The basic rule is to make sure that air is drawn into the case and then extracted out of it again. Essentially you want an airflow direction of FRONT TO BACK.

Hope that helps

cheers

chiefnz

theother1
14-01-2005, 09:37 AM
For your info I have Successfully installed a new mother board and strange as it may seem it works perfectly.
Jack

Jack, we know about that and applaud your tenacity, just kidding mate!
Rob's Home computer repairs. :badpc:

PaulD
14-01-2005, 09:38 AM
MY CPU is overclocked by 600Mhz and before I had the fan in the front, the CPU temp was usually around 47-49 degrees, the motherboard temperature was round about 44- 46 degrees. Now I usually average 39-42 degrees for the CPU and 37-39 for the mobo. It gets up to 47-49 when I'm playing Doom3 or HL2 but it doesn't take long for the temp to go back down again.



Did you actually have any heat related problems before adding the extra fan? Or was it a peace of mind thing? Temp readings aren't very accurate. Some motherboard manufacturers have altered their bioses to reduce apparently high reported temps when there weren't any actual problems occurring. Real temps below 60 on load shouldn't be a problem.

Graham L
14-01-2005, 11:11 AM
Susan, as long as you don't use refrigeration (such as a Peltier element) the case of the CPU can never get cooler than the air around it. Ever. The CPU chip can't get cooler than the package it's in. Ever. Hotter, yes. This can be a problem.

It's to do with the second law of thermodynamics. That's been the dowbnfall of many "clever" ideas.

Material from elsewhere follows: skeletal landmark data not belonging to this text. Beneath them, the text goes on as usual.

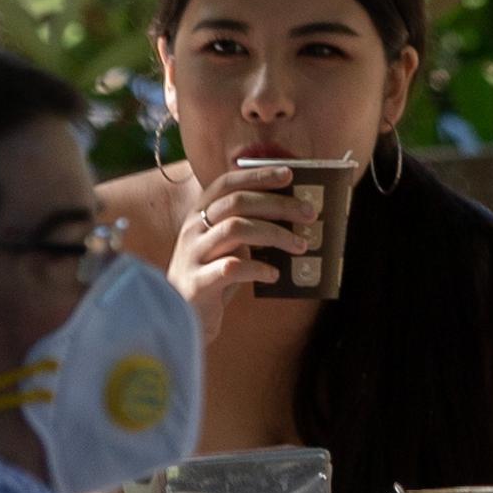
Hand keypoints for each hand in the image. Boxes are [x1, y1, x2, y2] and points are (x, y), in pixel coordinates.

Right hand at [161, 160, 313, 333]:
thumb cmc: (213, 277)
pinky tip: (275, 274)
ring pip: (236, 230)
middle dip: (278, 204)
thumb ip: (247, 228)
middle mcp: (192, 230)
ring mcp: (193, 255)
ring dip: (275, 234)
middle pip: (237, 203)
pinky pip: (232, 268)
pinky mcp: (198, 283)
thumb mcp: (226, 247)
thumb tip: (293, 215)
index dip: (257, 175)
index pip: (226, 183)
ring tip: (300, 246)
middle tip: (310, 214)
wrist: (182, 318)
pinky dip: (259, 268)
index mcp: (198, 215)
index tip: (288, 174)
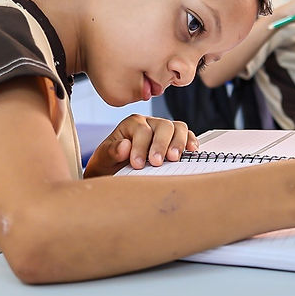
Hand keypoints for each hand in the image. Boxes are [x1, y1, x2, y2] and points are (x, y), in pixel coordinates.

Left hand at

AIDA or any other programme whuch reports temperatures is only a programme. IT only knows what it has been told. It makes a calculation based on the number it gets from the sensor. Sensors are cheap. To be cheap they are not make to close tolerances. You have to calibrate them before you can trust the measurements.

I have been playing with a very clever little temperature sensor. It gives 12 bit output, with resolution to 1/16 of a degree. Without special adjustments it's accurate to 1/2 degree. A wonderful little device. It can give alarms when it sees temperatures above or below limits you set.

But the manufacturers had a problem with batch B7. These units can randomly change their calibration numbers when they are powered up. After that, they can be wrong by up to 20 degrees. So to use them, you have to be very careful. You read the calibration constants the first time you use them. Then, each time, youi have to load the saved values into the unit.

You can't trust measurements.

When a device which is using 30 or 40 watts of power is said to be even 4 degrees cooler than the air around it, the measurement is WRONG.

chiefnz
14-01-2005, 11:18 AM
Did you actually have any heat related problems before adding the extra fan? Or was it a peace of mind thing? Temp readings aren't very accurate. Some motherboard manufacturers have altered their bioses to reduce apparently high reported temps when there weren't any actual problems occurring. Real temps below 60 on load shouldn't be a problem.

No I didn't have any problems, but after all the research I did on how far my CPU could be over-clocked, I thought it best to add the extra fans.